**CONSIGNE 1:**
Relevez toutes les dates citées dans le texte sur le déséquilibre significatif, chacune une seule fois.
**CONSIGNE 2:**
Prolongez le texte sur le déséquilibre significatif à partir de sa dernière phrase.

:: TEXTE ::

Déséquilibre significatif : confirmation de la condamnation d’une enseigne de la grande distribution à une restitution de 61 millions d’euros
En seulement quelques mois, la Cour de cassation a rendu trois arrêts, les 4 octobre 2016 (voir notamment notre article sur LEXplicite), 25 janvier 2017 et du 26 avril 2017 confirmant les condamnations d’enseignes de la grande distribution pour avoir soumis leurs fournisseurs à un déséquilibre significatif.
C’est ainsi que dans son arrêt du 25 janvier 2017, la Cour de cassation a approuvé l’arrêt de la cour d’appel de Paris du 1er juillet 2015 qui avait condamné la société GALEC- groupement d’achat des centres Leclerc (Cass. com., 25 janvier 2017, n°15-23.547).
Plus précisément, le déséquilibre significatif condamné dans cette affaire portait sur le versement d’une ristourne de fin d’année (RFA) prévue par la convention unique conclue entre le GALEC et ses fournisseurs en application de l’article L.441-7 du Code de commerce.
Selon les juges parisiens, ces RFA ne correspondaient à aucune contrepartie réelle et étaient payées de surcroît par un système d’acomptes réglés dans un délai plus court que celui des marchandises.
Parmi les différents moyens du pourvoi invoqués pour tenter d’obtenir la cassation de l’arrêt d’appel, deux retiennent plus particulièrement l’attention en ce qu’ils critiquaient directement la possibilité pour le juge de caractériser un déséquilibre significatif résultant d’une RFA qui, selon les termes du pourvoi, constitue une « simple réduction du prix » :
- le premier affirmait que la décision n°2010-85 du 13 janvier 2011 du Conseil constitutionnel avait considéré que la notion de déséquilibre significatif était suffisamment précise au regard du principe de la légalité des délits et des peines dans la mesure où elle figurait déjà dans le Code de la Consommation au titre de la prohibition des clauses abusives. Or, l’article L.212-1 du Code de la consommation dispose que l’appréciation du caractère abusif des clauses ne peut pas porter sur l’adéquation du prix au bien vendu.

:::
:: DOCUMENTS SOURCES ::

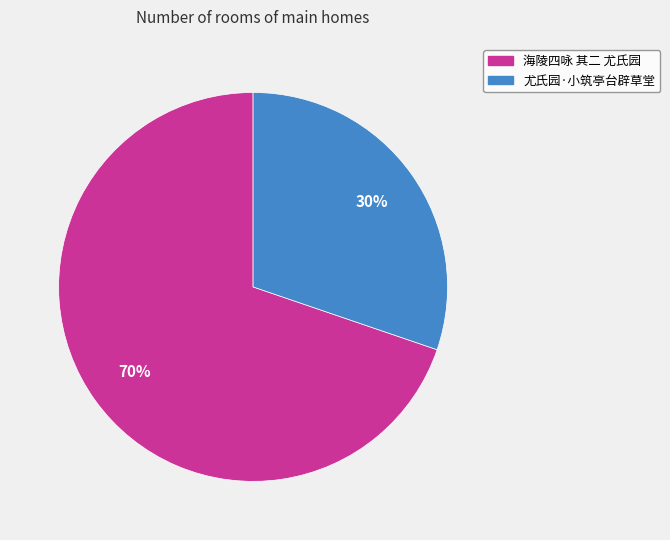

Which category has the smallest portion of the pie?

尤氏园·小筑亭台辟草堂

:::

**RÉSULTAT 1:**
- 4 octobre 2016
- 25 janvier 2017
- 26 avril 2017
- 1er juillet 2015
- 13 janvier 2011

**RÉSULTAT 2:**
Cet argument est cependant rejeté par la Cour de cassation pour laquelle les « similitudes » entre les deux notions n’excluent pas qu’il « puisse exister entre elles des différences de régime tenant aux objectifs poursuivis par le législateur dans chacun des domaines ». En l’occurrence, les juges relèvent que les personnes protégées par ces deux textes ne sont pas les mêmes et que l’interdiction de contrôler le prix posée par le Code de la consommation n’a pas été reprise dans le Code de commerce ; - le second reprochait à la Cour d’appel d’avoir considéré que la RFA devait avoir pour cause une obligation prise par le distributeur à l’égard du fournisseur alors que la loi LME du 4 août 2008 a instauré le principe de libre négociabilité des prix et supprimé l’obligation de justifier toute réduction du prix du fournisseur par l’existence d’une contrepartie.
Ce second moyen est également rejeté au motif que l’article L.441-7 du Code de commerce impose aux parties de formaliser leurs négociations dans une convention écrite qui doit « permettre à l’administration d’exercer un contrôle a posteriori sur la négociation commerciale et sur les engagements pris par les cocontractants ». La Cour de cassation considère ainsi que le principe de la libre négociabilité n’est pas sans limite et que l’absence de contrepartie ou de justification aux obligations prises par les cocontractants peut être sanctionnée sur le fondement de l’article L.442-6, I 2° du Code de commerce.
Enfin, selon la Cour de cassation, ce n’est pas le niveau des prix consentis qui fonde le déséquilibre significatif en l’espèce mais le mécanisme de mise en œuvre d’une ristourne de fin d’année.
L’arrêt du 25 janvier 2017 a un impact considérable sur le GALEC puisqu’il confirme que ce dernier doit rembourser 61 millions d’euros au Trésor public, à charge pour ce dernier de les restituer aux fournisseurs ayant supporté la RFA litigieuse.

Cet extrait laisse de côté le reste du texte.